▸ **TRECHO PARA LEITURA**:

──────

Apesar de me parecer uma análise altamente perspicaz, ela não aprofunda uma questão essencial, que é a da identificação desses indivíduos com tais ideais. Isto é, o que faz alguém definir quais ideias fazem mais ou menos sentido? Quais elementos internos estão por trás da escolha por um ideal? O que motiva alguém abraçar uma causa? Eu iniciei esse texto desfazendo a crença na racionalidade, porque se fosse algo puramente racional, possivelmente teríamos mais homogeneidade no pensar. Aqui eu entro com outra importante contribuição, a de Mauro Lasi, doutor em Serviço Social (UFRJ). Menciono aqui um ensaio escrito por Lasi em 2018, intitulado “A psicologia de massas do fascismo ontem e hoje: por que as massas caminham sob a direção de seus algozes?” Lasi percorre as teses sobre a origem do fascismo, escritas por Wilhelm Reich (1897-1957), psicólogo e psicanalista, que quando jovem fora assistente de Freud. Reich estudou o fascismo, mas não somente isso, ele foi perseguido por sua ascendência judaica. Em 1933 publicou “A psicologia das massas do fascismo”, obra em que procurou justamente tentar explicar como a classe trabalhadora, oprimida e explorada, aderiu o nacionalismo fascista em vez de promover a revolução. Os marxistas de então imaginavam que a crise que se instalara na Europa entre 1923 e 1933, inevitavelmente conduziria as classes trabalhadores aos ideais de esquerda, mas Reich defendia que não existe necessariamente uma relação entre crise econômica e ideologia. Segundo ele, o próprio Marx não compreendia que as condições materiais determinassem a consciência de classe.

O fascismo, segundo Reich, no caso da sociedade alemã, teria se beneficiado da formação educacional burguesa calcada em dois pilares: um arranjo familiar baseado na repressão aos impulsos sexuais; e o caráter da “classe média baixa”. O resultado dessa combinação é “o conservadorismo, o medo a liberdade, em resumo, a mentalidade reacionária”. Para não me estender muito por aqui, para Reich “o fascismo, na sua forma mais pura, é o somatório de todas as reações irracionais do caráter do homem médio”. Ou seja, estamos falando de uma sociedade que recorre ao chamamento da ordem, porque no processo de interiorização das relações sociais fomos marcados por uma moral castradora (Nietzsche).

──────

▸ **DADOS**:

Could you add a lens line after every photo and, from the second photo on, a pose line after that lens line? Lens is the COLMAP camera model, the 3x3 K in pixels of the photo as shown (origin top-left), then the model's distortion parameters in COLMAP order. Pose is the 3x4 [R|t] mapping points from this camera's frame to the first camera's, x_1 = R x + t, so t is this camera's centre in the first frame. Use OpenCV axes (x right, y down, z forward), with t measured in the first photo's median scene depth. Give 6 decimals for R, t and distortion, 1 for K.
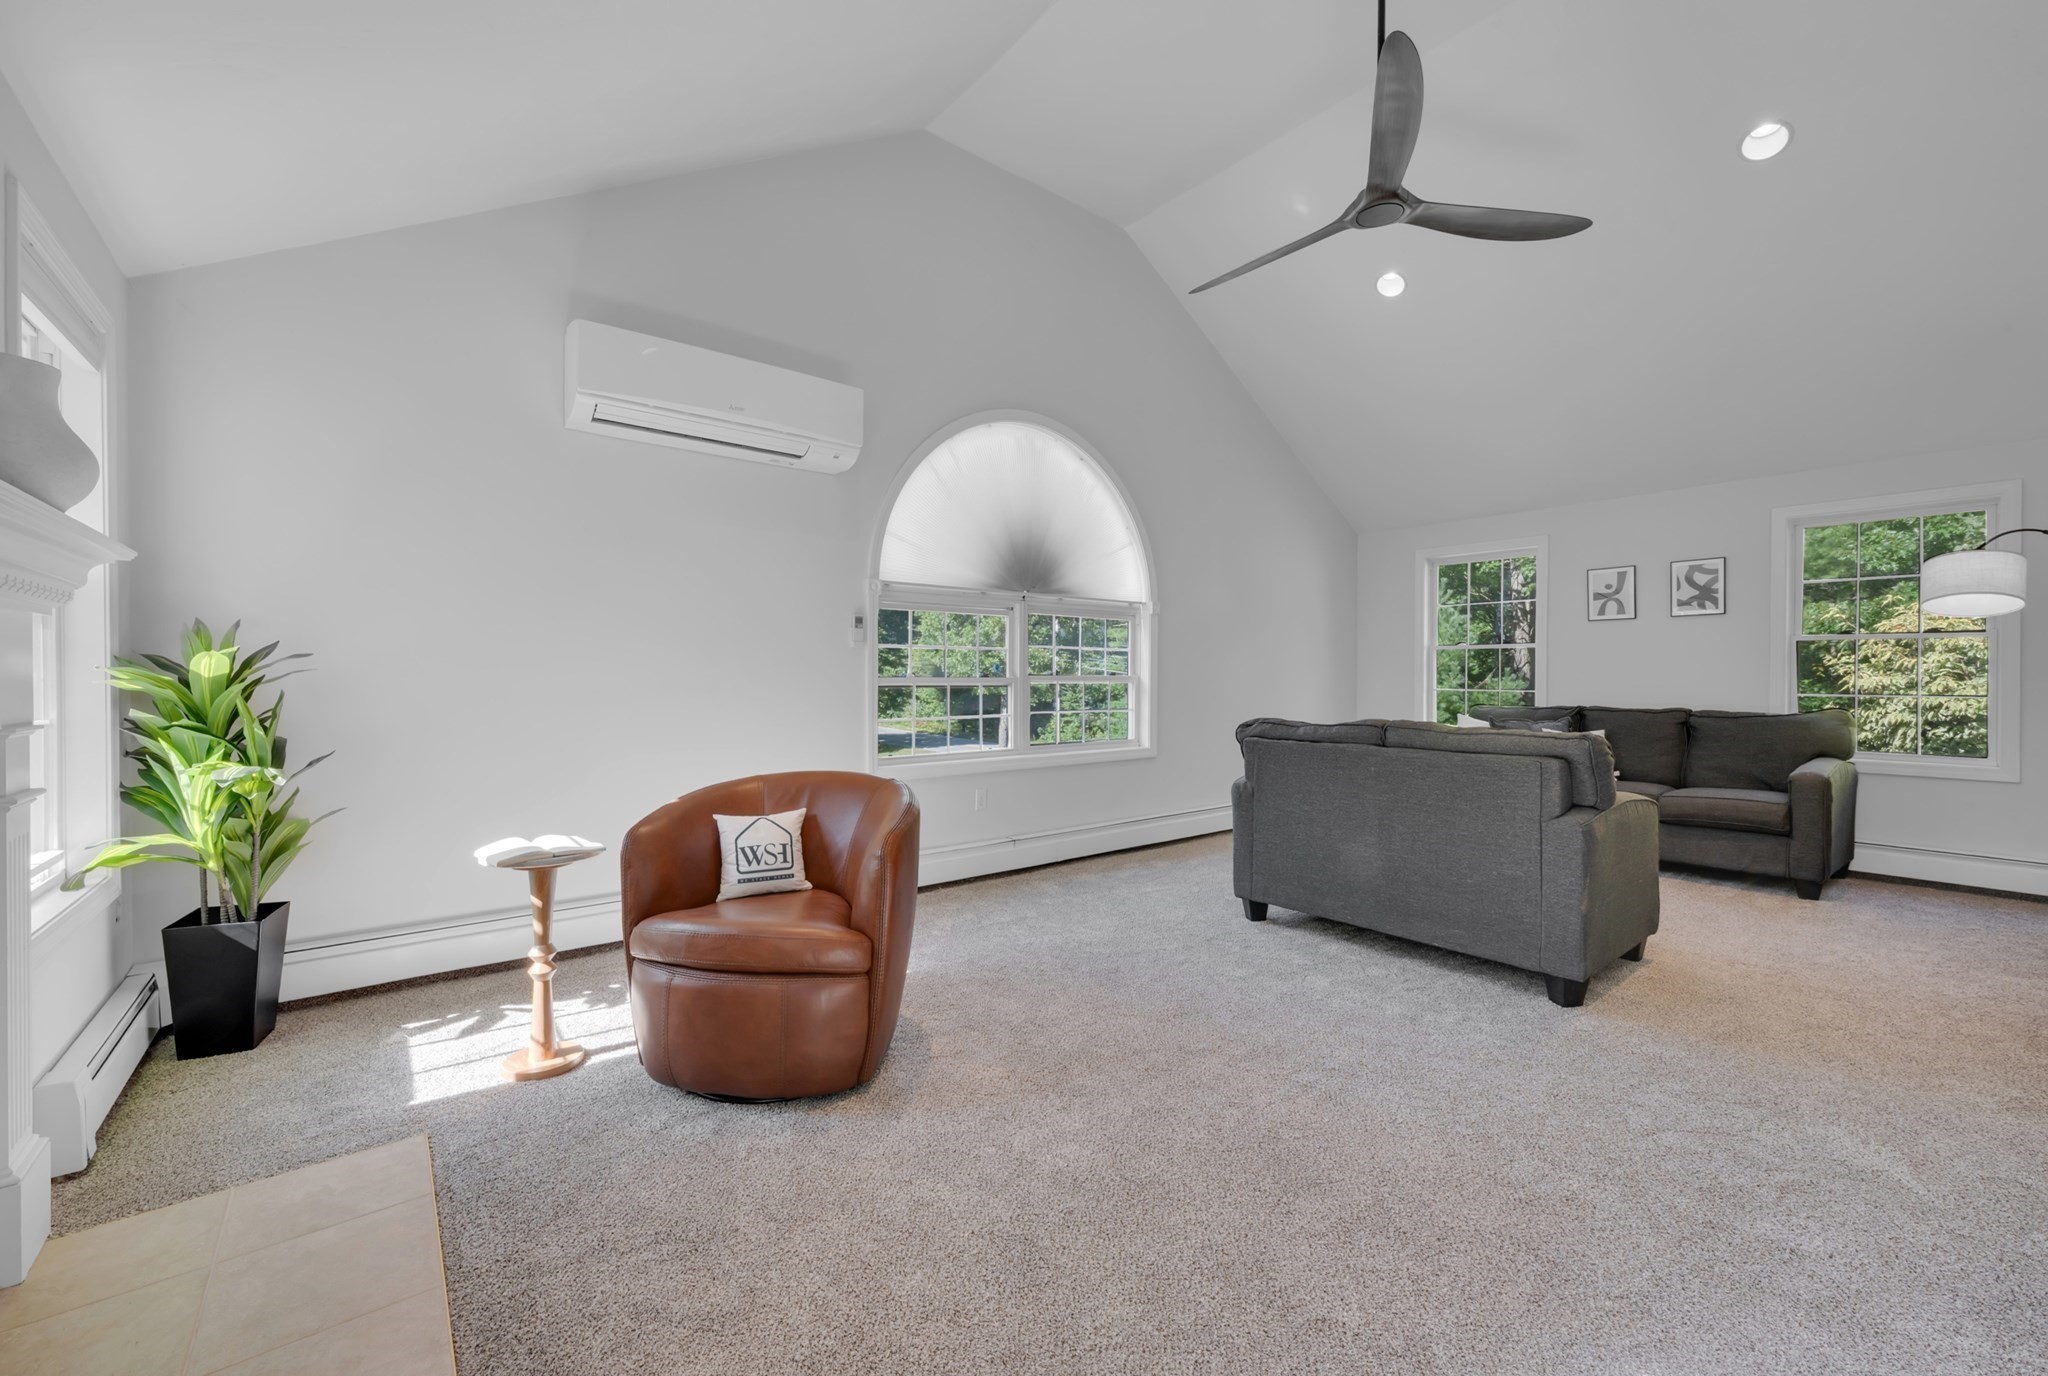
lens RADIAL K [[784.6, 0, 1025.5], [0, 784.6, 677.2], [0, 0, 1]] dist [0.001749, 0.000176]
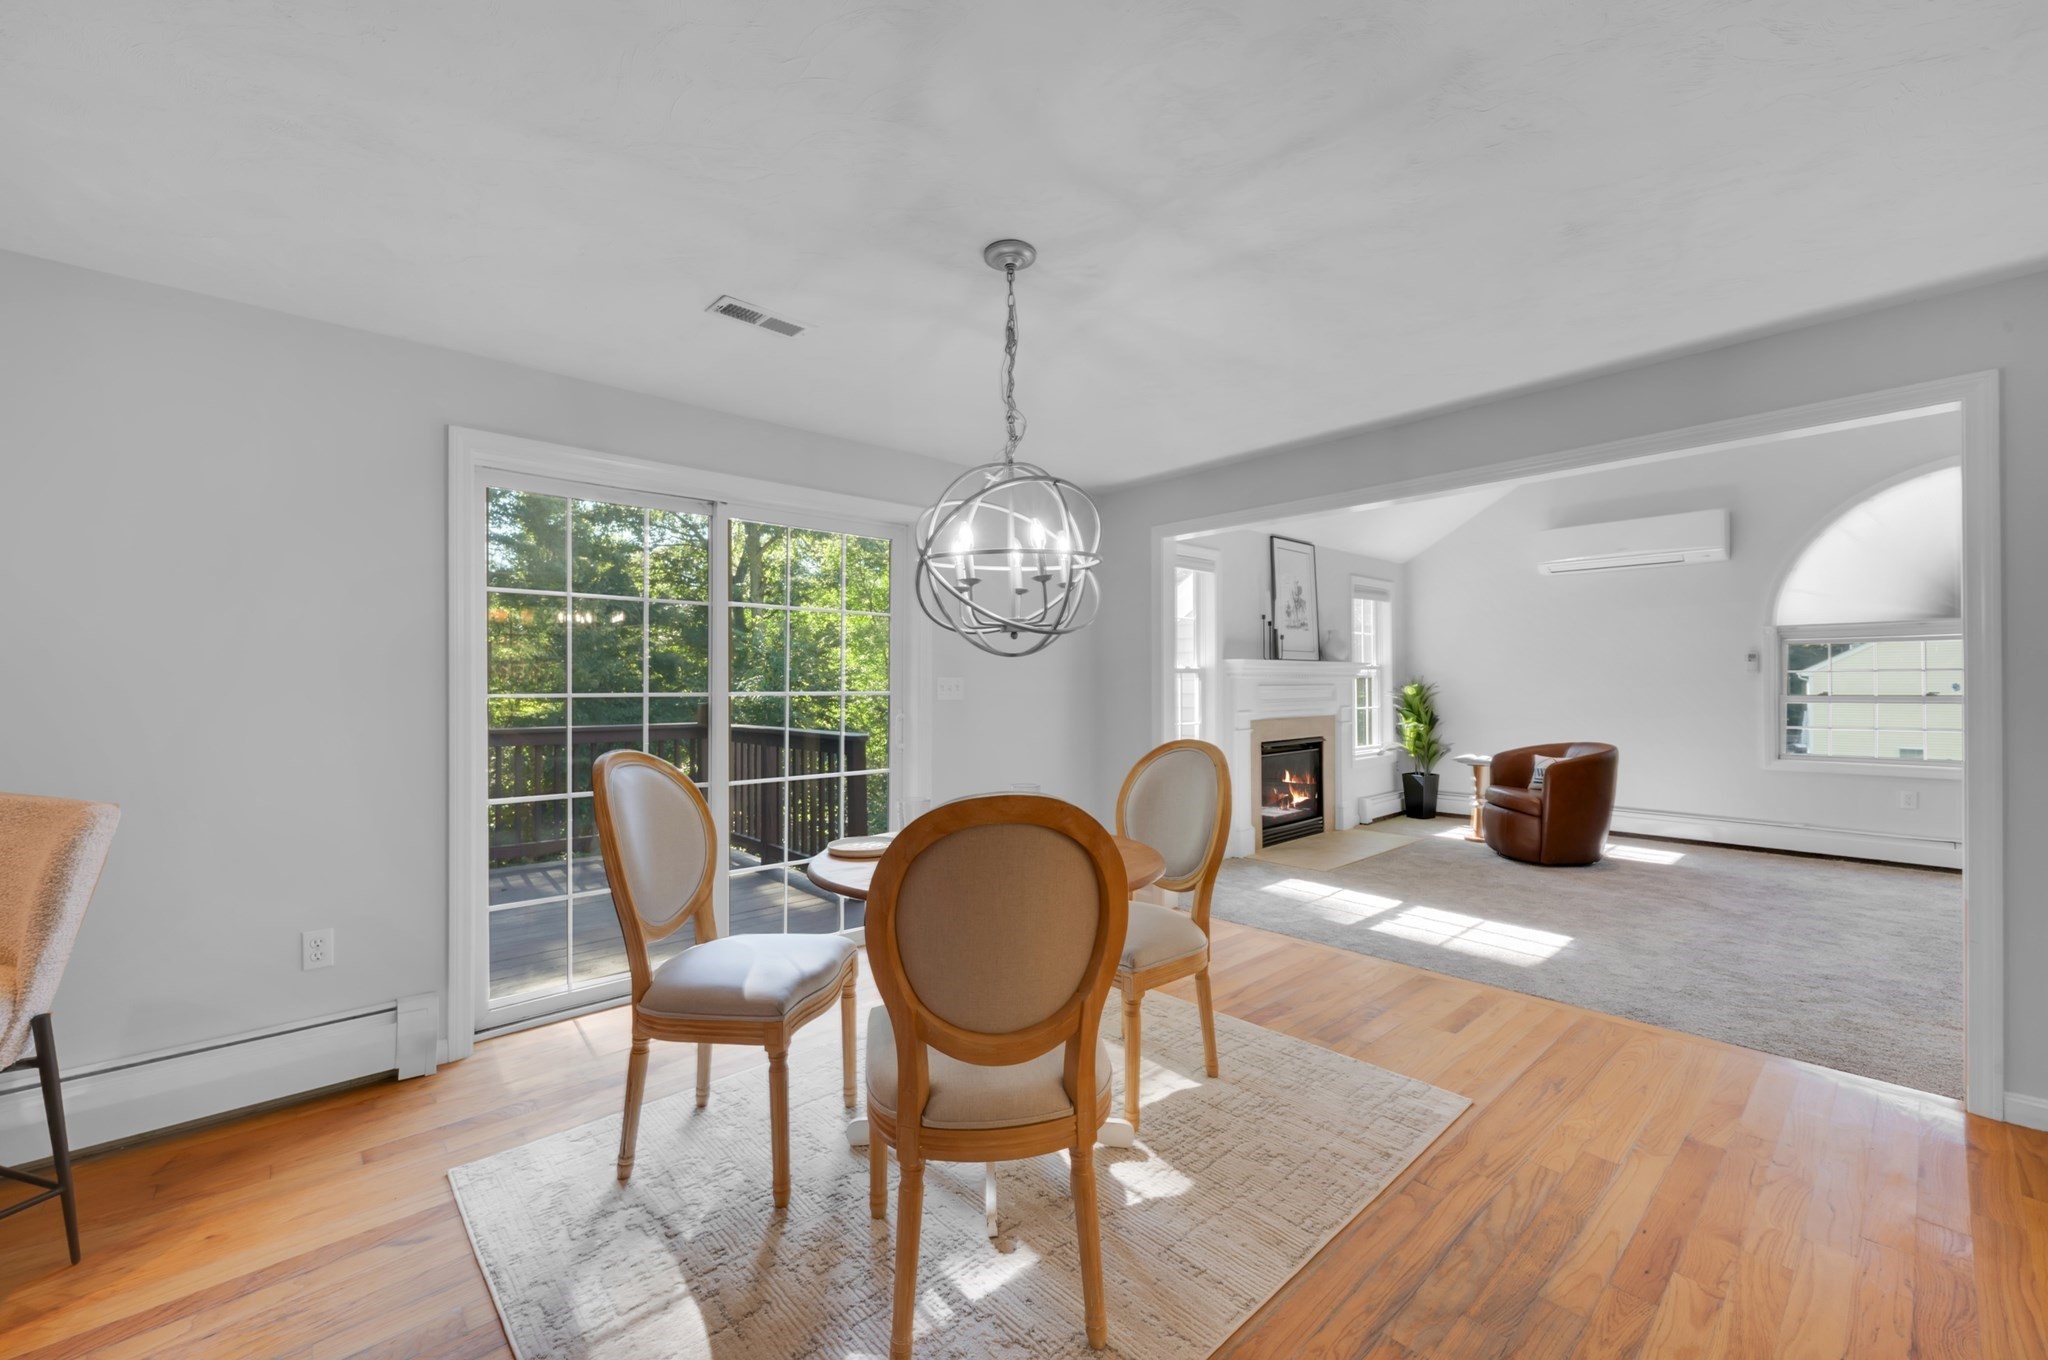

──────

▸ **INSTRUÇÃO 1**:
Reescreva o pedaço do texto sobre Reich e o fascismo que vai de "O fascismo, segundo" até "moral castradora (Nietzsche).", trocando "fascismo" por "nazismo".
▸ **INSTRUÇÃO 2**:
De acordo com o texto sobre Reich e o fascismo, as frases a seguir estão certas? Responda sim ou não a cada uma e copie as palavras do texto que decidem. (a) Reich foi assistente de Freud quando jovem. (b) Mauro Lasi é doutor em Psicologia. (c) Reich achava que uma crise econômica sempre leva a uma ideologia.
As linhas não têm papel nenhum aqui.

▸ **RESPOSTA 1**:
O nazismo, segundo Reich, no caso da sociedade alemã, teria se beneficiado da formação educacional burguesa calcada em dois pilares: um arranjo familiar baseado na repressão aos impulsos sexuais; e o caráter da “classe média baixa”. O resultado dessa combinação é “o conservadorismo, o medo a liberdade, em resumo, a mentalidade reacionária”. Para não me estender muito por aqui, para Reich “o nazismo, na sua forma mais pura, é o somatório de todas as reações irracionais do caráter do homem médio”. Ou seja, estamos falando de uma sociedade que recorre ao chamamento da ordem, porque no processo de interiorização das relações sociais fomos marcados por uma moral castradora (Nietzsche).

▸ **RESPOSTA 2**:
(a) Sim: "que quando jovem fora assistente de Freud".
(b) Não: "doutor em Serviço Social (UFRJ)".
(c) Não: "não existe necessariamente uma relação entre crise econômica e ideologia".